No Stone Unturned—Conceptual Photography
May 5–November 23, 2025
Venice 30122
Italy
Hours: Tuesday–Sunday 10am–6pm
John Baldessari (1931–2020), one of the most influential figures in conceptual art, spent more than seven decades reshaping how we understand what art can be. Drawing from everyday life and visual culture, he created paintings, sculptures, drawings, videos, and photographs that explored the contrast between image and language, object and meaning—often with disarming wit.
No Stone Unturned—Conceptual Photography is Baldessari's largest exhibition ever held in Venice and focuses on a crucial moment of his career in the late 1960s, when photography became central to his conceptual practice. Baldessari was a forerunner, whose work constantly reflects on the grammar of space: a space to be deconstructed, recomposed and explored. Here, each work speaks a language that is both rigorous and playful, revealing a spatial intelligence that pulsates in the rhythm of the images and the interaction between bodies, objects and surfaces. The subject matter of Baldessari's photographs was always simple, comprising objects he found locally in Los Angeles, in his studio, while at home or teaching.

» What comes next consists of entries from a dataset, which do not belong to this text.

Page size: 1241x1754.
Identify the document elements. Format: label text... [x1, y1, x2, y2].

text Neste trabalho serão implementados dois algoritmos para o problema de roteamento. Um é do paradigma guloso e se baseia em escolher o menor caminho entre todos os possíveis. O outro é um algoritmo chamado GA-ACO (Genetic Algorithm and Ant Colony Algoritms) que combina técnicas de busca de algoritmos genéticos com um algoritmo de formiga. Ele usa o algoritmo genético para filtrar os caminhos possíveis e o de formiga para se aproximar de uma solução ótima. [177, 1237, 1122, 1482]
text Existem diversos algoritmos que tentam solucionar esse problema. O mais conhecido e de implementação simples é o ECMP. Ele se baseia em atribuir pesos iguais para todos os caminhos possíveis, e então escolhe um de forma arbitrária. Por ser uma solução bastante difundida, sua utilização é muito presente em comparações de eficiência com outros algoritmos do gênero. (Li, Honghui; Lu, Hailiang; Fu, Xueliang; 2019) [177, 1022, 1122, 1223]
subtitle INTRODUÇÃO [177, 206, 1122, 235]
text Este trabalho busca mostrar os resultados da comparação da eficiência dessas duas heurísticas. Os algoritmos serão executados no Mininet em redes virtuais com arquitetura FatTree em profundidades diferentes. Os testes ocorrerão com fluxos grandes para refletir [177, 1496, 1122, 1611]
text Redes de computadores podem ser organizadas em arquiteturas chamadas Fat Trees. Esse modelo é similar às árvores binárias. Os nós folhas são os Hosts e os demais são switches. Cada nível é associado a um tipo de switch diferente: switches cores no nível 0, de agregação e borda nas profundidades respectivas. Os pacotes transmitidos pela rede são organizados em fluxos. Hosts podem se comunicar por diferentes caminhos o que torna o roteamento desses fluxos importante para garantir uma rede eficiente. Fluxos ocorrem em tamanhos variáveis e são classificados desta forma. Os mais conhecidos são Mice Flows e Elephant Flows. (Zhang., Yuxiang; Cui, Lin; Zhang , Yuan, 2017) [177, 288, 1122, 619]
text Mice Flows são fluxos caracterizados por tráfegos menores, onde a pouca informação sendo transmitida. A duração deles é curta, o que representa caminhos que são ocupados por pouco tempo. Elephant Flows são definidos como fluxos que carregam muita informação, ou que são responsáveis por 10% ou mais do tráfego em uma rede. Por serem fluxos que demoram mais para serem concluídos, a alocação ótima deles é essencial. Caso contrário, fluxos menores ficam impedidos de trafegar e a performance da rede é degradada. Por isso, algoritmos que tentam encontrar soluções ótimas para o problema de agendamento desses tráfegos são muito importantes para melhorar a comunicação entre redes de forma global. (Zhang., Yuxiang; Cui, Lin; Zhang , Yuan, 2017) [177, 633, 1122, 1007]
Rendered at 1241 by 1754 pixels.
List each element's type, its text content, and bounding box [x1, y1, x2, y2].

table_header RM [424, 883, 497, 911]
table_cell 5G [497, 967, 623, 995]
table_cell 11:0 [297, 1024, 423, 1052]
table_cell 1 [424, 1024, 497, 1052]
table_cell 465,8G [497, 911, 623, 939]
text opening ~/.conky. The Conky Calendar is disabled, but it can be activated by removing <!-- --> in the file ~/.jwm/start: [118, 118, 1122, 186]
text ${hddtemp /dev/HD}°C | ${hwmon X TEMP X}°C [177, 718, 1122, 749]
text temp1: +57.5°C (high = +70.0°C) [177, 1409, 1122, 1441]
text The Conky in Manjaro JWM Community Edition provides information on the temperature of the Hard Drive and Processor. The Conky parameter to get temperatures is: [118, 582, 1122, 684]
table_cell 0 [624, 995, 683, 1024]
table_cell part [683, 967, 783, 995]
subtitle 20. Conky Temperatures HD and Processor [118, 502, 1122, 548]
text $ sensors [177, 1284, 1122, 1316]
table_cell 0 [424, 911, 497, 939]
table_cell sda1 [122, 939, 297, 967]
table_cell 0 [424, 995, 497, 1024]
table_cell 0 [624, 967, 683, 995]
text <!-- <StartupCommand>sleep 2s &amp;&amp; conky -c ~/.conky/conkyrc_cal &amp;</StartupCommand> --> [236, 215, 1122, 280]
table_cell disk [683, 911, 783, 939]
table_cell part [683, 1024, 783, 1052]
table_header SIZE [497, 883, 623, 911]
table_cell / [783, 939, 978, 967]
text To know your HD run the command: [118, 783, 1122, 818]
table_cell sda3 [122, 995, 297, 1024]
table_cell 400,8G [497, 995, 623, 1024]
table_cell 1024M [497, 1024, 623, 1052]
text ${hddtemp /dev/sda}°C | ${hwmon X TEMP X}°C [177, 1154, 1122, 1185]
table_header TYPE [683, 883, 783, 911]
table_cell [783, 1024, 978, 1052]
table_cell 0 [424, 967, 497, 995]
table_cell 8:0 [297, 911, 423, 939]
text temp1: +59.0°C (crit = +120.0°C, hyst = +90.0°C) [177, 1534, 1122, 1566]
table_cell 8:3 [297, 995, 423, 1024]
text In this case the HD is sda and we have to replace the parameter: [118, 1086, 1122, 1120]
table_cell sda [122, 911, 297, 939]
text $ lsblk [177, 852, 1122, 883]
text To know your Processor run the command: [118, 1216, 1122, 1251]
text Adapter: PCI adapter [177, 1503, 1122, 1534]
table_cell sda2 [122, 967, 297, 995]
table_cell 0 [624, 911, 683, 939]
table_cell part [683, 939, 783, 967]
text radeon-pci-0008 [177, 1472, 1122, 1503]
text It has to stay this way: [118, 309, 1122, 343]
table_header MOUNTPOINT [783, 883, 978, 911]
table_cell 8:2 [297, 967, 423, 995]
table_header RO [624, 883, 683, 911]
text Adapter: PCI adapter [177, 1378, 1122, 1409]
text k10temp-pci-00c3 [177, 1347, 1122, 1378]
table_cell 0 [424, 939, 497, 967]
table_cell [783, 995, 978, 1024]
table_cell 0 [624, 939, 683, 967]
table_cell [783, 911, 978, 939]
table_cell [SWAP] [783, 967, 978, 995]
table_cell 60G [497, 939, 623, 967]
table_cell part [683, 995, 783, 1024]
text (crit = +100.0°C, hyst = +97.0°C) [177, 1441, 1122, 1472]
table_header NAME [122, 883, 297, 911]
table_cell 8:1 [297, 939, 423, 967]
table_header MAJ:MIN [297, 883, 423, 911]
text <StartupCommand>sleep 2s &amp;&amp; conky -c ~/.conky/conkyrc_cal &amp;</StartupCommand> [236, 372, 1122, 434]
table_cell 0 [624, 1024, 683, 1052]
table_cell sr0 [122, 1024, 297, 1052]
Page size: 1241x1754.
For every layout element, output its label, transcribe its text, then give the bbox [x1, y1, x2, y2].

In his famous series Commissioned Paintings (1969), Baldessari not only complicated the authorship and definition of a painting but also reflected on the latter's ability to focus attention and determine what deserves to be looked at—concepts that are often taken for granted or overlooked. After Cremation Project (1970), in which he ceremonially set fire to many of the canvases he had made before the conceptual turning point in his work (a project documented almost exclusively through photographs), in the 1970s and early 1980s the artist embarked on a prolific array of photo-based series where he experimented with different ways of using the medium. For the project Police Drawing (1971), he explored photography as circumstantial evidence. Other works from the early 1970s include videos such as I will not make any more boring art (1971) and Teaching a Plant the Alphabet (1972), which take absurd situations and record futile and comic performances. Other photographic series become investigations into movement, language and the relationship between photography and film. Many of these works stem from exercises Baldessari assigned to his students at the California Institute of the Arts (CalArts), e.g. “How plants can be used in art,” “Throw objects out of the window. Photograph them in mid-air,” or “Describe the visual verbally and the verbal visually.” These writings and teaching activities were fundamental not only for the education of students but also for his artistic practice.
Works from the mid-1970s include examples from the Kissing Series, which emphasises the importance of spaces between things, or from the Embed Series which explores the concept of the subliminal image. The idea of photography as a code, or as a decoding tool, also appears in the Binary Code Series. Each of these series, based on juxtapositions and comparisons between objects, images and words, laid the foundations for many of the celebrated wall works and paintings of the 1990s and 2000s.
The exhibition also includes a major presentation of his intriguing Blasted Allegories, a large series made in the late 1970s that combines photographs taken from a television screen with words overlaid in a vast array of colours and compositions.
The images combined in complex sequences seek to lay bare our profound need to find meaning in everything we see. The artist described this series as “bits of meaning floating in the air whose ephemeral syntax generates new ideas” and leaves no stone unturned.